Secure-D has come across numerous examples of malware being active on phones right out of the box. These include Android handsets such as Alcatel’s Pixi 4 and A3 Max models.
One piece of malware, named com.rock.gota, downloads ads in the background (using up data allowances) and collects personal data. Another, titled com.tct.weather, poses as a legitimate weather tool but is secretly trying to carry out fraudulent transactions. Secure-D has so far stopped more than 27 million such attempted transactions.
Sometimes the malware isn’t even hidden. Some cheap handsets are configured to display advertising in almost every app.
When buying a cheap phone, there’s a few ways to protect yourself. Search online for any mentions of unusual activity on the handset model in question. Be wary if a handset price seems too cheap to be true.
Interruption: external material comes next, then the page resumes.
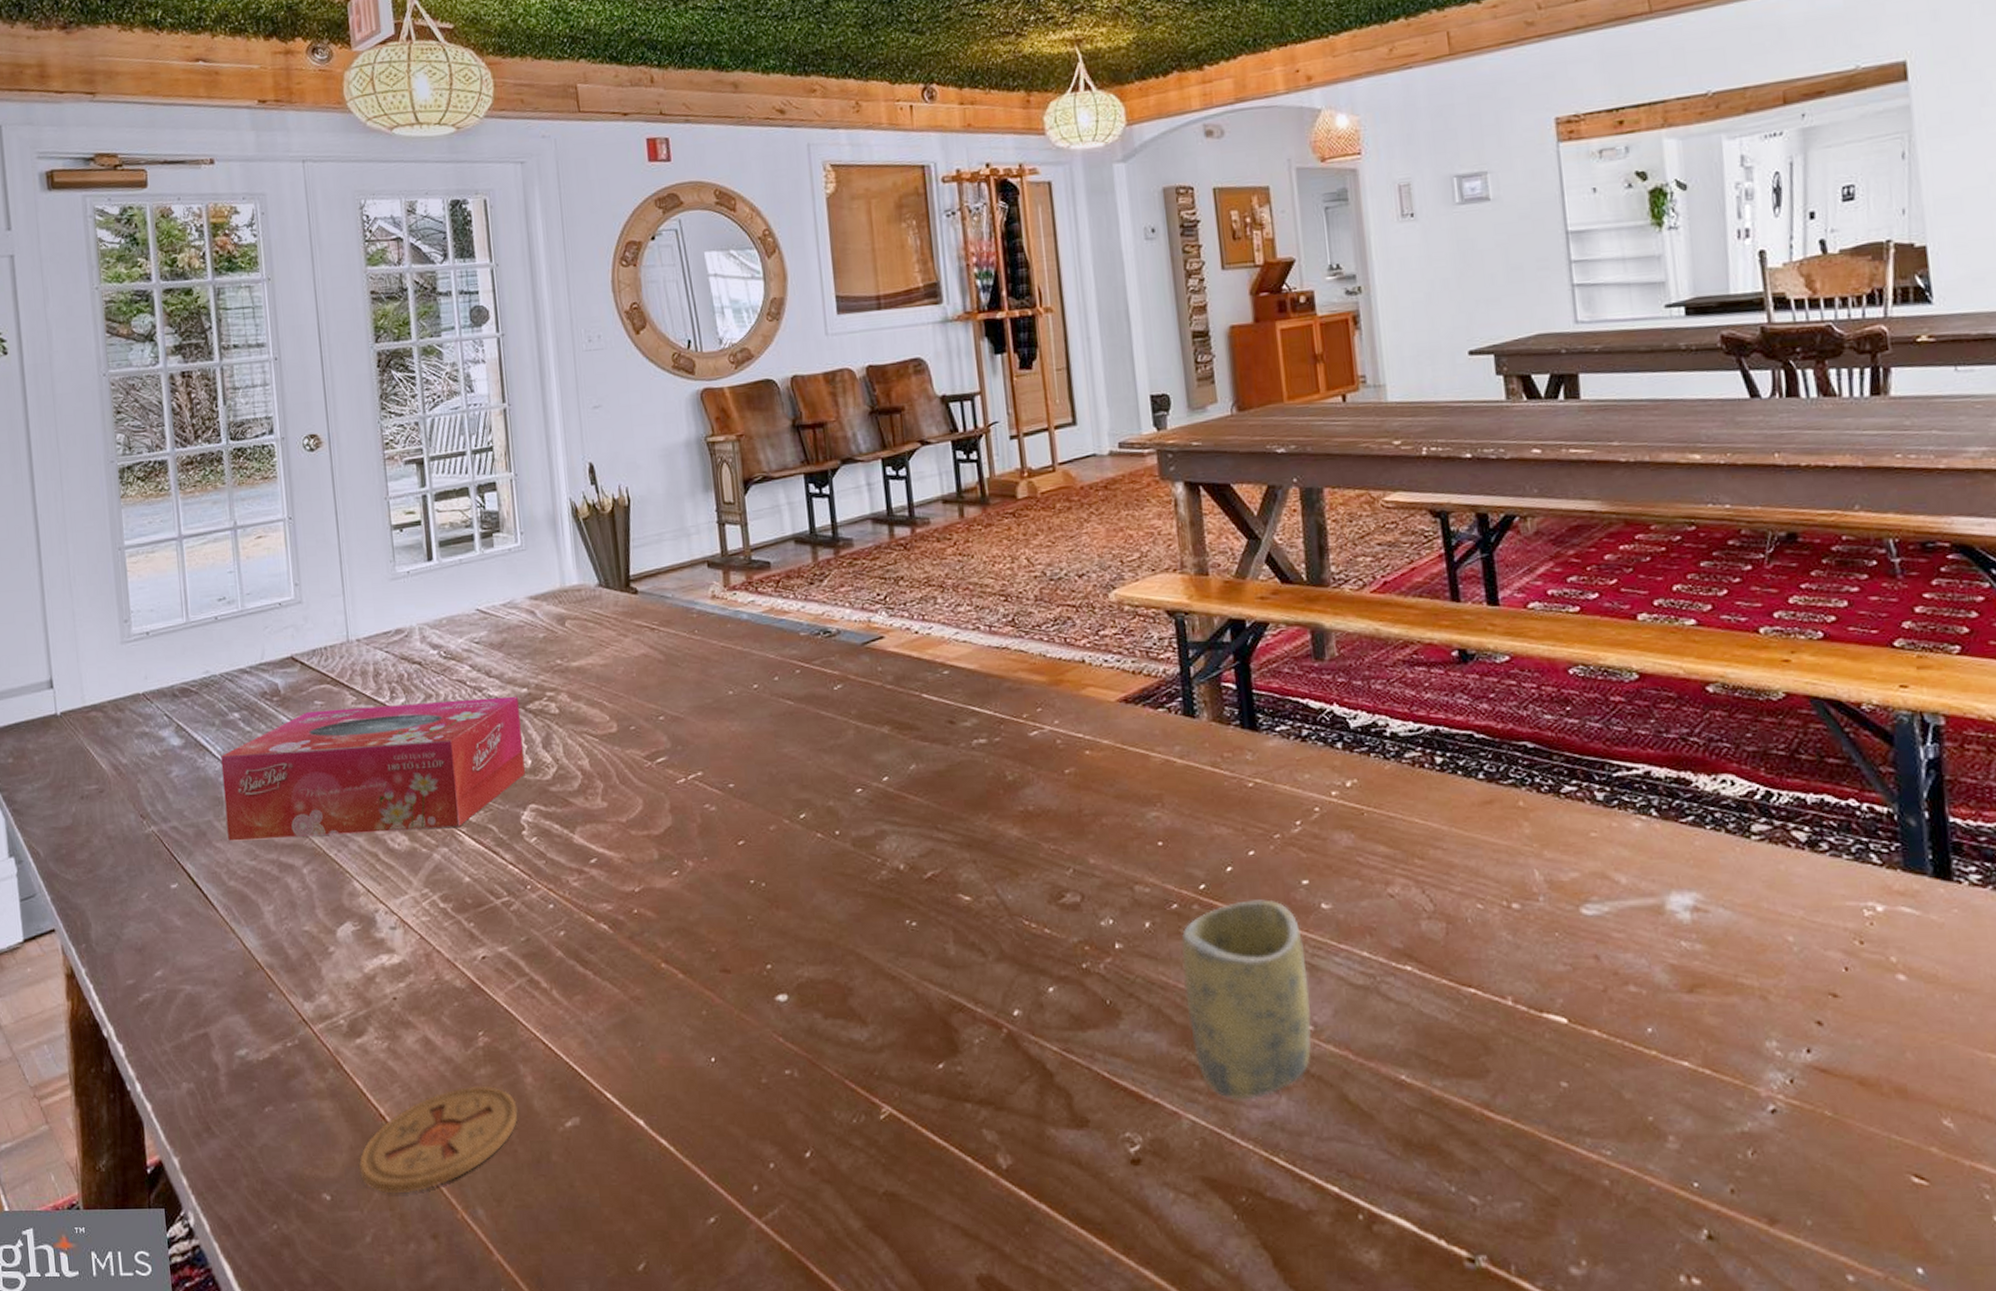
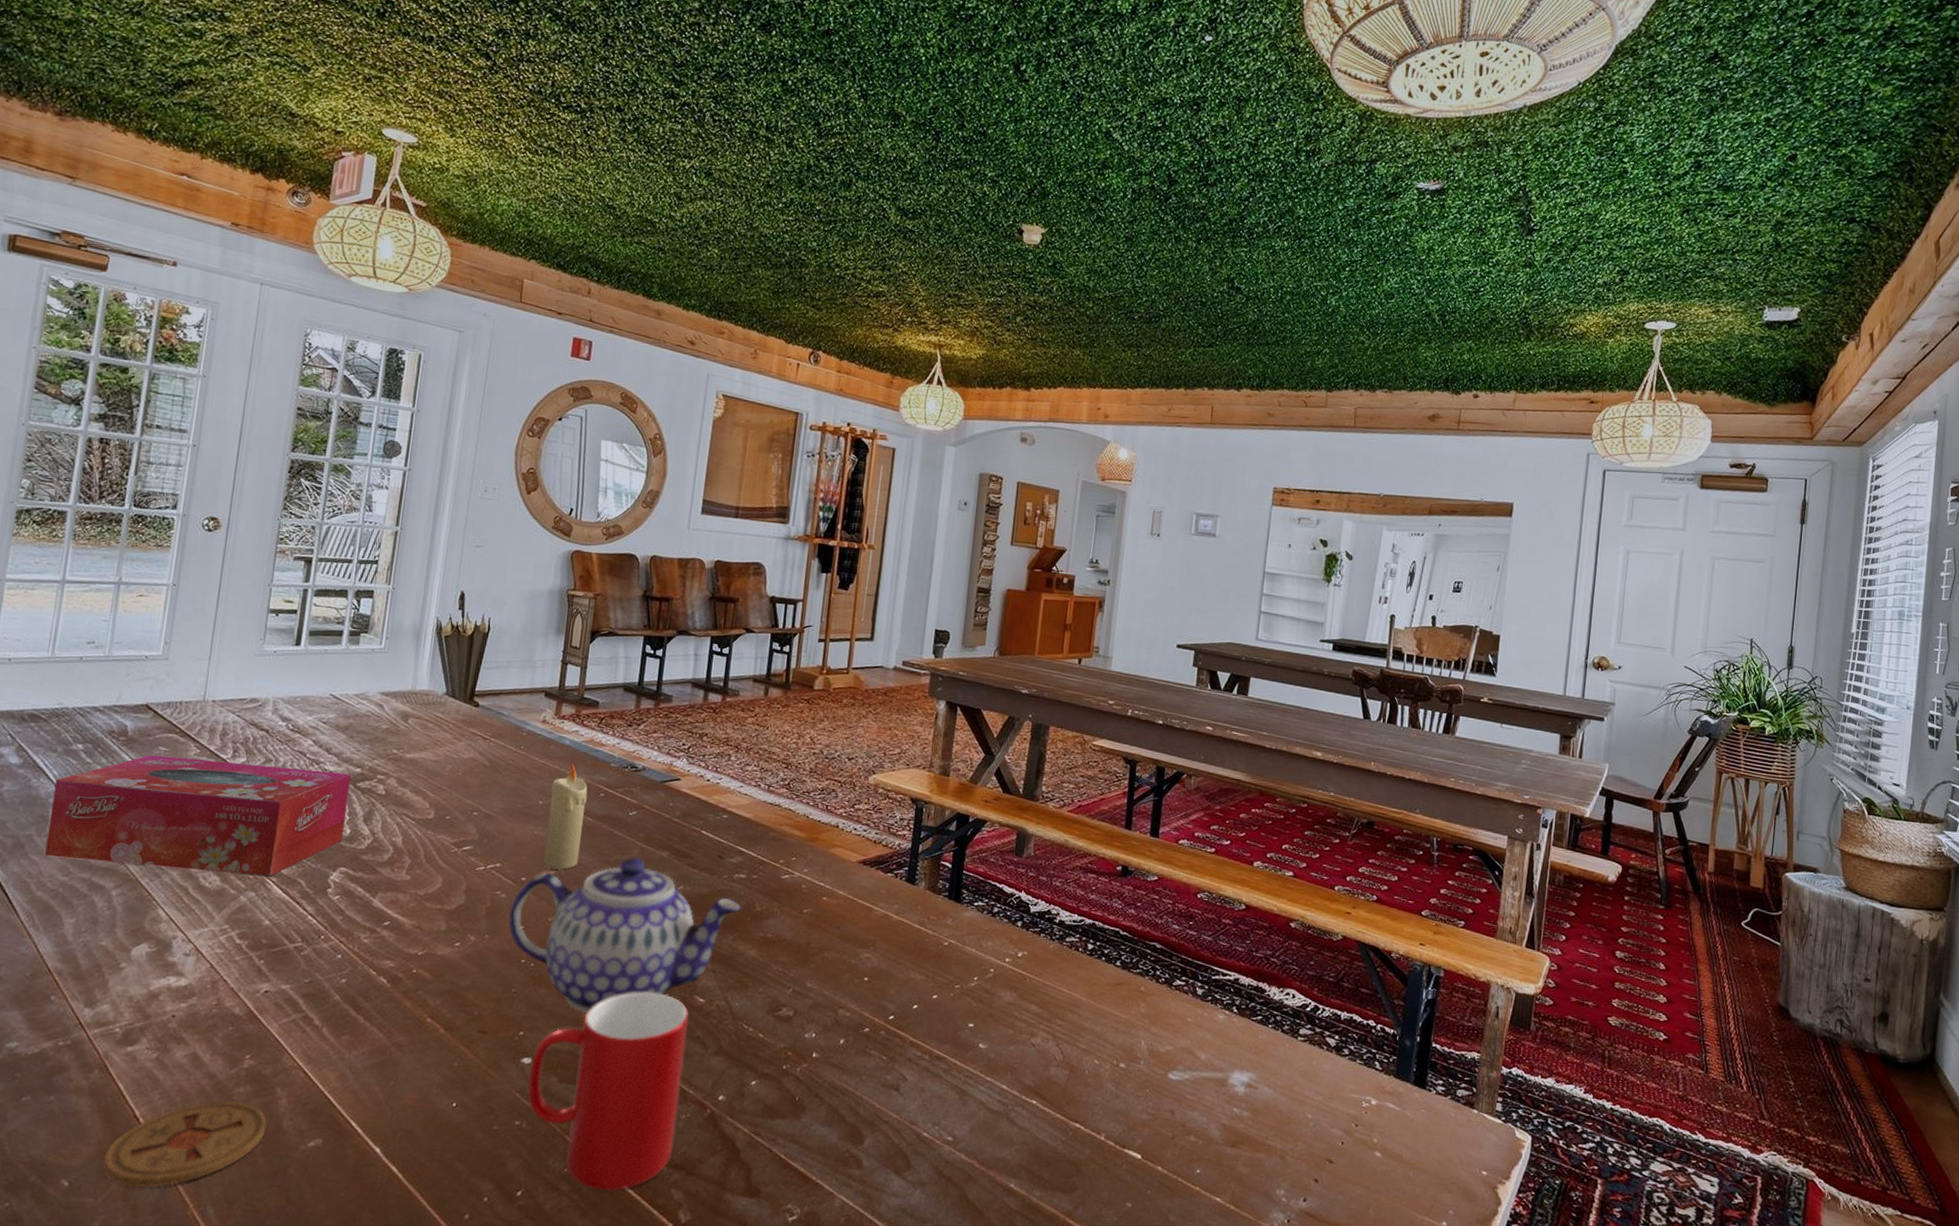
teapot: none [724,738,990,932] -> present [508,856,741,1013]
candle: none [738,639,788,769] -> present [543,762,588,870]
cup: none [787,896,973,1140] -> present [527,991,690,1191]
cup: present [1180,899,1311,1100] -> none [857,1033,959,1189]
Another tip is to always check a new handset has Google’s Play Protect certification. You can do this by opening the Google Play Store app and then selecting the settings option. If the device is listed as Play Protected, it means Google has checked it is compatible with Android and any pre-installed Google apps are licensed.
If the device is listed as not being Play Protected, it may not be secure. There’s also a good chance any supposed Google-owned apps are bogus. In such cases Google advises contacting the manufacturer to ask for a Play Protected certified device as a replacement.